Сколько я не отговаривался, сколько не убеждал его, что ничего не понимаю в геологии, мой новый приятель был неумолим. Впрочем, мне и самому хотелось побывать на разведке. К тому же оказалось, что мой новый знакомый родом из Семиречья, наполовину казах, наполовину русский. Когда я сказал, что тоже из Казахстана, радости его не было пределов, - будто он брата родного встретил. И сразу же, перейдя на "ты", сказал:
- А меня зови Паша. У меня фамилия Павликов, вот и кличут от фамилии.
Я прожил на нефтеразведке недели три, видел друзей Павликова, которые приехали помогать ему по его зову. Нефтяного фонтана, которого все они страстно ждали, я не дождался. Фонтан забил позже, значительно позже, но все-таки забил.
Теперь я знал, на что мне наматывать нити.
Только трудно было после стольких предшественников и учителей описывать Кавказ.
Повесть не получалась.
"Ничего, сейчас я рванул резким движением, а пройдет время, потянем эту телегу плавно, не торопясь, и она сдвинется вперед, - думал я. - А может быть, попытаемся изобразить виденное другим способом, скажем пьесой?"
И, вернувшись в Москву, я написал пьесу "Верность", которую отнес в МХДТ. От имени дирекции театра после ознакомления с пьесой со мной говорил В. Лужский, чудеснейший актер и очень приятный своей утонченной любезностью человек. Приятно и любезно улыбаясь, Лужский сказал, что "Верность", несмотря на многие ее достоинства, МХАТ поставить не в состоянии:
- Пьеса чересчур громоздка и, так сказать, чересчур предметна.
И он добавил с лицом, полным серьезности:
- Вам бы, Всеволод Вячеславович, из нее оперу-с сделать.
- По-видимому, я ужасно люблю театр, и все же мне никогда не приходило в голову, что я композитор.
- То есть, я хочу сказать, либретто.
- Да и либреттист.
И я спросил:
- Приведите пример неосуществимого на сцене? Я говорю о своей пьесе.

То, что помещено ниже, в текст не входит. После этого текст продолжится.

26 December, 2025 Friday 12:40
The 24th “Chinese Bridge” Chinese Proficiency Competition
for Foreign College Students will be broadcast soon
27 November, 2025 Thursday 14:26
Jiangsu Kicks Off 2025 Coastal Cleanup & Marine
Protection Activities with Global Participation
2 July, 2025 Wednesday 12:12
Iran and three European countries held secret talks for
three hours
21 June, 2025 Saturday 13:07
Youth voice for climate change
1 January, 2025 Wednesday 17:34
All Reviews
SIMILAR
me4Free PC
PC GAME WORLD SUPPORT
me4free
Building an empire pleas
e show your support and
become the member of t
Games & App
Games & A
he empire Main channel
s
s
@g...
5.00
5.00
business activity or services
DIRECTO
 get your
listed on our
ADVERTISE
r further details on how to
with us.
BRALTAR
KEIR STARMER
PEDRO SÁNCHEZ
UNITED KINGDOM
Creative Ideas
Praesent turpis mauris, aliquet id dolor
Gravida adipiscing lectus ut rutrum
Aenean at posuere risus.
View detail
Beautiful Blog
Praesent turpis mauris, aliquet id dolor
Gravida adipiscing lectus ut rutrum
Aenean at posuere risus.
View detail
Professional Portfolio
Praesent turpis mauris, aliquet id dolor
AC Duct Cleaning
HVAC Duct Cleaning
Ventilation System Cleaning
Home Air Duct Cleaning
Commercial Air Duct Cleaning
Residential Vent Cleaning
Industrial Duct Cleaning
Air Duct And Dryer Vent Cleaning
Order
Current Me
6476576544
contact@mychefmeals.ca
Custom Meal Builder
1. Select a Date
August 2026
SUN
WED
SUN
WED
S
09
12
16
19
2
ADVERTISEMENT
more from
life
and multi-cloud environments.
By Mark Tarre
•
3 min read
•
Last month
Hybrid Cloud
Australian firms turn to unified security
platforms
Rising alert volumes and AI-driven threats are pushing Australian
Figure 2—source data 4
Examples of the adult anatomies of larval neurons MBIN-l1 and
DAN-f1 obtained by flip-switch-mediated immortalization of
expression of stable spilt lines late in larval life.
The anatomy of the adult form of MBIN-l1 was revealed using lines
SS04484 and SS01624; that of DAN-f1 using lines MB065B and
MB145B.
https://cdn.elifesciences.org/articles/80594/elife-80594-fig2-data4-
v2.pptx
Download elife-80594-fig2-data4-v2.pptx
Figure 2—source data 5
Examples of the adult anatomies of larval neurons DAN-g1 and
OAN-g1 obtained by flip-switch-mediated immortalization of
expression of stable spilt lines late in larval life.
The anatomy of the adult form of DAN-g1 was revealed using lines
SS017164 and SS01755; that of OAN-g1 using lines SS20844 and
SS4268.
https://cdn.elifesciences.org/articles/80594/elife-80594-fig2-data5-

- Пожалуйста, вот вам пример. У вас в одной картине инструменты и людей спускают в долину по канату. Как вы это себе представляете на сцене? То есть реалистически?
- Был обвал, и дорогу завалило, - попробовал объяснить я, прибавив с отчаянием автора, который хочет спасти свое неудавшееся произведение ссылкой на факты: - Все это так и было в действительности.
- Всеволод Вячеславович! Мало ли что случается в действительности. Если мы будем воплощать всю действительность, мы должны ставить только феерии.
- Ну и ставьте.
- Но ведь мы - Художественный театр, Всеволод Вячеславович!
После беседы с Лужским я перечитал "Верность", - показалось, что превосходнейший наш актер наполовину был прав. Я еще раз перечел пьесу. Лужский прав на две трети! И лишь после третьего чтения я убедился в полной его правоте. "Ну, что ж! Если тема не осуществима на сцене, почему ее нельзя осуществить с помощью другого жанра? - подумал я. - Повесть?…"
Повесть о днях первой пятилетки, о геологах, нефтяниках, которые в далекой глуши строят новую жизнь, я хотел первоначально назвать "Они идут в страну социализма". Не понравилось: что-то вроде газетной статьи! И я остановился на несколько туманном названии "Путешествие в страну, которой еще нет". Ведь туманное название будет ясным, если сказать в конце повести, что страна уже найдена, страна уже есть, социализм в главных очертаниях построен.